Directive> State how many lines in the rows below contain the string "reloading". Reply with the number only.

Saved data entries>
====================

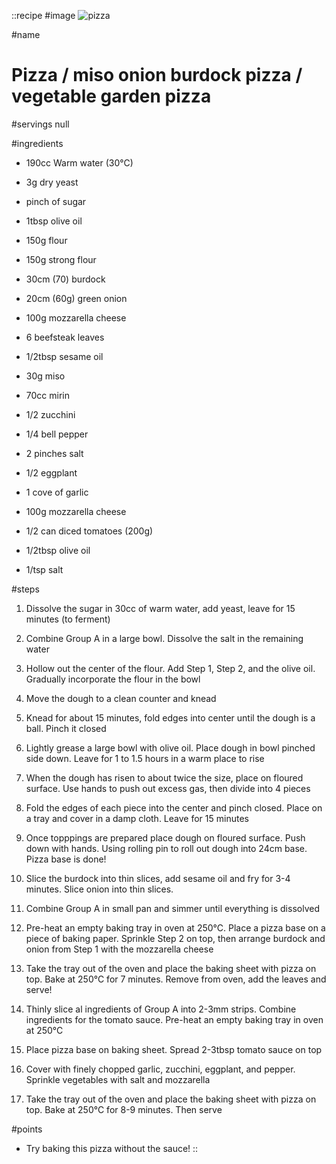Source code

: ::recipe
#image
![pizza](/img/vol11/pizza.jpg)

#name
# Pizza / miso onion burdock pizza / vegetable garden pizza

#servings
null

#ingredients
- 190cc Warm water (30°C)
- 3g dry yeast
- pinch of sugar
- 1tbsp olive oil

- 150g flour
- 150g strong flour

- 30cm (70) burdock
- 20cm (60g) green onion
- 100g mozzarella cheese
- 6 beefsteak leaves
- 1/2tbsp sesame oil

- 30g miso
- 70cc mirin

- 1/2 zucchini
- 1/4 bell pepper
- 2 pinches salt
- 1/2 eggplant
- 1 cove of garlic
- 100g mozzarella cheese

- 1/2 can diced tomatoes (200g)
- 1/2tbsp olive oil
- 1/tsp salt

#steps
1. Dissolve the sugar in 30cc of warm water, add yeast, leave for 15 minutes (to ferment)

2. Combine Group A in a large bowl. Dissolve the salt in the remaining water

3. Hollow out the center of the flour. Add Step 1, Step 2, and the olive oil. Gradually incorporate the flour in the bowl

4. Move the dough to a clean counter and knead

5. Knead for about 15 minutes, fold edges into center until the dough is a ball. Pinch it closed

6. Lightly grease a large bowl with olive oil. Place dough in bowl pinched side down. Leave for 1 to 1.5 hours in a warm place to rise

7. When the dough has risen to about twice the size, place on floured surface. Use hands to push out excess gas, then divide into 4 pieces

8. Fold the edges of each piece into the center and pinch closed. Place on a tray and cover in a damp cloth. Leave for 15 minutes

9. Once topppings are prepared place dough on floured surface. Push down with hands. Using rolling pin to roll out dough into 24cm base. Pizza base is done!

10. Slice the burdock into thin slices, add sesame oil and fry for 3-4 minutes. Slice onion into thin slices.

11. Combine Group A in small pan and simmer until everything is dissolved

12. Pre-heat an empty baking tray in oven at 250°C. Place a pizza base on a piece of baking paper. Sprinkle Step 2 on top, then arrange burdock and onion from Step 1 with the mozzarella cheese

13. Take the tray out of the oven and place the baking sheet with pizza on top. Bake at 250°C for 7 minutes. Remove from oven, add the leaves and serve!

14. Thinly slice al ingredients of Group A into 2-3mm strips. Combine ingredients for the tomato sauce. Pre-heat an empty baking tray in oven at 250°C

15. Place pizza base on baking sheet. Spread 2-3tbsp tomato sauce on top

16. Cover with finely chopped garlic, zucchini, eggplant, and pepper. Sprinkle vegetables with salt and mozzarella

17. Take the tray out of the oven and place the baking sheet with pizza on top. Bake at 250°C for 8-9 minutes. Then serve

#points
- Try baking this pizza without the sauce!
::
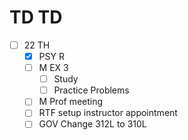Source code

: # TD TD 

- [ ] 22 TH 
  - [x] PSY R 
  - [ ] M EX 3
    - [ ] Study
	- [ ] Practice Problems
  - [ ] M Prof meeting
  - [ ] RTF setup instructor appointment
  - [ ] GOV Change 312L to 310L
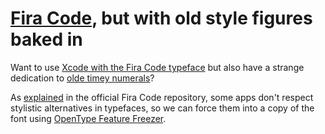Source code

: # [Fira Code], but with old style figures baked in

Want to use [Xcode with the Fira Code typeface] but also have a strange dedication to [olde timey numerals]?

As [explained] in the official Fira Code repository, some apps don't respect stylistic alternatives in typefaces, so we can force them into a copy of the font using [OpenType Feature Freezer].

[Fira Code]: https://github.com/tonsky/FiraCode
[Xcode with the Fira Code typeface]: https://github.com/CartoonChess/solarized-xcode-with-fira-code
[olde timey numerals]: https://en.wikipedia.org/wiki/Text_figures
[explained]: https://github.com/tonsky/FiraCode/wiki/How-to-enable-stylistic-sets
[OpenType Feature Freezer]: https://github.com/twardoch/fonttools-opentype-feature-freezer
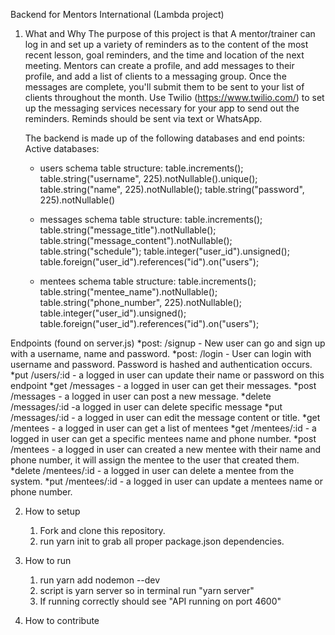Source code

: Backend for Mentors International (Lambda project)

1. What and Why
   The purpose of this project is that A mentor/trainer can log in and set up a variety of reminders as to the content of the most recent lesson, goal reminders, and the time and location of the next meeting. Mentors can create a profile, and add messages to their profile, and add a list of clients to a messaging group. Once the messages are complete, you'll submit them to be sent to your list of clients throughout the month. Use Twilio (https://www.twilio.com/) to set up the messaging services necessary for your app to send out the reminders. Reminds should be sent via text or WhatsApp.

   The backend is made up of the following databases and end points:
   Active databases:

   - users
     schema table structure:
     table.increments();
     table.string("username", 225).notNullable().unique();
     table.string("name", 225).notNullable();
     table.string("password", 225).notNullable()

   - messages
     schema table structure:
     table.increments();
     table.string("message_title").notNullable();
     table.string("message_content").notNullable();
     table.string("schedule");
     table.integer("user_id").unsigned();
     table.foreign("user_id").references("id").on("users");
   - mentees
     schema table structure:
     table.increments();
     table.string("mentee_name").notNullable();
     table.string("phone_number", 225).notNullable();
     table.integer("user_id").unsigned();
     table.foreign("user_id").references("id").on("users");

Endpoints (found on server.js)
*post: /signup - New user can go and sign up with a username, name and password.
*post: /login - User can login with username and password. Password is hashed and authentication occurs.
*put /users/:id - a logged in user can update their name or password on this endpoint
*get /messages - a logged in user can get their messages.
*post /messages - a logged in user can post a new message.
*delete /messages/:id -a logged in user can delete specific message
*put /messages/:id - a logged in user can edit the message content or title.
*get /mentees - a logged in user can get a list of mentees
*get /mentees/:id - a logged in user can get a specific mentees name and phone number.
*post /mentees - a logged in user can created a new mentee with their name and phone number, it will assign the mentee to the user that created them.
*delete /mentees/:id - a logged in user can delete a mentee from the system.
*put /mentees/:id - a logged in user can update a mentees name or phone number.

2. How to setup

   1. Fork and clone this repository.
   2. run yarn init to grab all proper package.json dependencies.

3. How to run
   1. run yarn add nodemon --dev
   2. script is yarn server so in terminal run "yarn server"
   3. If running correctly should see "API running on port 4600"
4. How to contribute
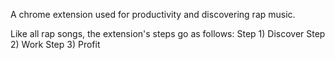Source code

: A chrome extension used for productivity and discovering rap music. 

Like all rap songs, the extension's steps go as follows:
Step 1) Discover
Step 2) Work
Step 3) Profit
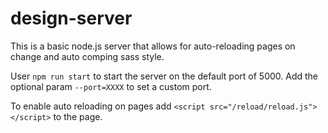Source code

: # design-server

This is a basic node.js server that allows for auto-reloading pages on change and auto comping sass style.

User `npm run start` to start the server on the default port of 5000. Add the optional param `--port=XXXX` to set a custom port.

To enable auto reloading on pages add `<script src="/reload/reload.js"></script>` to the page.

====================

Output below> 2